Goldie was sent to me by an internet friend who is part of an online book chat group to which I belong. She is friends with one of the authors of this book, I think, who is also part of the group, which makes it even more difficult to be honest if that honesty might be hurtful.
The premise of this story is a good one: set in Prohibition-era Oklahoma, Goldie is one of three daughters of a bootlegger. After tragedy hits, she becomes the head of the household and carries on her father’s bootlegging enterprise.
I think this story could have been so much better and gone so much further than it did. There are numerous problems with it, not the least of which is the fact that it’s so full of misspellings and other errors that it’s difficult to believe that it actually went through a professional editing process (the author confirmed this in an email exchange). The editing is so poor that I assumed this was another self-published book, and was shocked to learn that it was published by a mid-sized publishing company and went through that publisher’s editing staff.
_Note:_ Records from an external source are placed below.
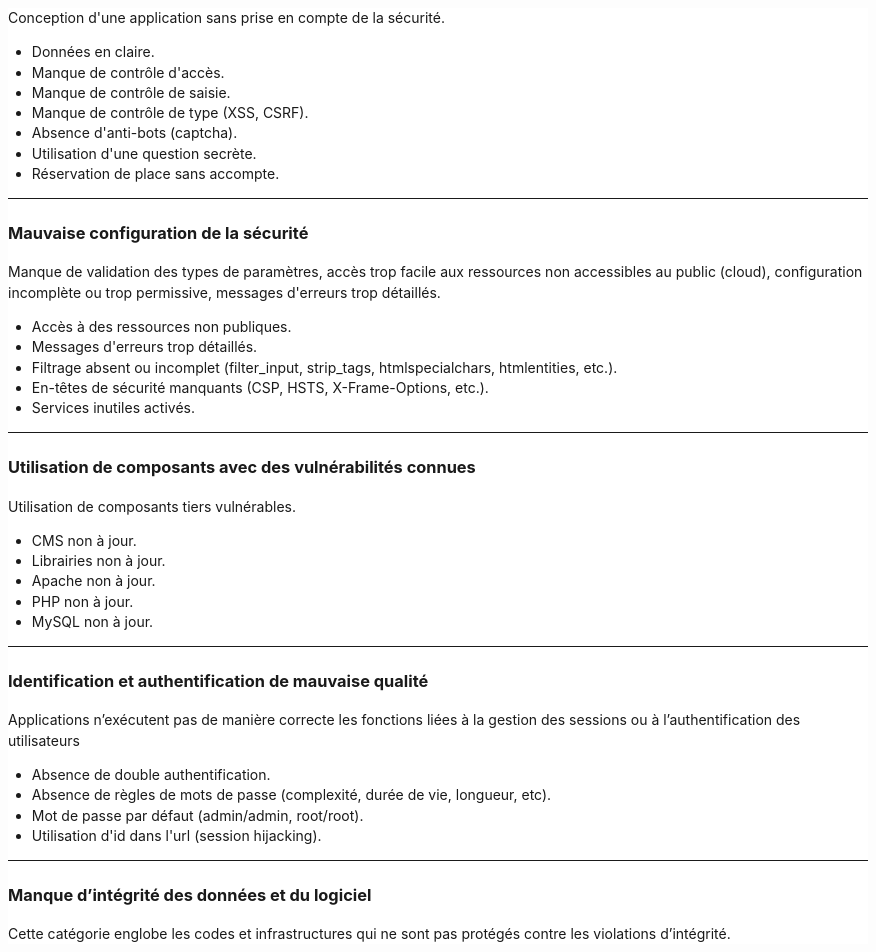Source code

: Conception d'une application sans prise en compte de la sécurité.

- Données en claire.
- Manque de contrôle d'accès.
- Manque de contrôle de saisie.
- Manque de contrôle de type (XSS, CSRF).
- Absence d'anti-bots (captcha).
- Utilisation d'une question secrète.
- Réservation de place sans accompte.

---

### Mauvaise configuration de la sécurité

Manque de validation des types de paramètres, accès trop facile aux ressources non accessibles au public (cloud), configuration incomplète ou trop permissive, messages d'erreurs trop détaillés.

- Accès à des ressources non publiques.
- Messages d'erreurs trop détaillés.
- Filtrage absent ou incomplet (filter_input, strip_tags, htmlspecialchars, htmlentities, etc.).
- En-têtes de sécurité manquants (CSP, HSTS, X-Frame-Options, etc.).
- Services inutiles activés.

---

### Utilisation de composants avec des vulnérabilités connues

Utilisation de composants tiers vulnérables.

- CMS non à jour.
- Librairies non à jour.
- Apache non à jour.
- PHP non à jour.
- MySQL non à jour.

---

### Identification et authentification de mauvaise qualité

Applications n’exécutent pas de manière correcte les fonctions liées à la gestion des sessions ou à l’authentification des utilisateurs

- Absence de double authentification.
- Absence de règles de mots de passe (complexité, durée de vie, longueur, etc).
- Mot de passe par défaut (admin/admin, root/root).
- Utilisation d'id dans l'url (session hijacking).

---

### Manque d’intégrité des données et du logiciel

Cette catégorie englobe les codes et infrastructures qui ne sont pas protégés contre les violations d’intégrité.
The story itself is very superficial, and there is virtually no character development; the characters are just plopped down in front of the reader, and we never learn what makes them tick. This made it very difficult for me to actually care about any of the characters. None of them seemed real to me, just one-dimensional figures populating a story that jumped conveniently from one event to another with little realistic transitioning.
I also assumed this was a YA novel – that’s what it felt like to me, perhaps because it never delved deep enough to satisfy a reader more sophisticated than a young adult, but the author informed me that it’s not YA, but “women’s fiction.”
There are four customer reviews of this book on Amazon, and they’re all very positive. This really leaves me scratching my head and wondering if those four customers are friends/family of the authors. Or perhaps it’s a case of “to each his own.”
Apparently, the authors have a sequel in the works; I wish them luck.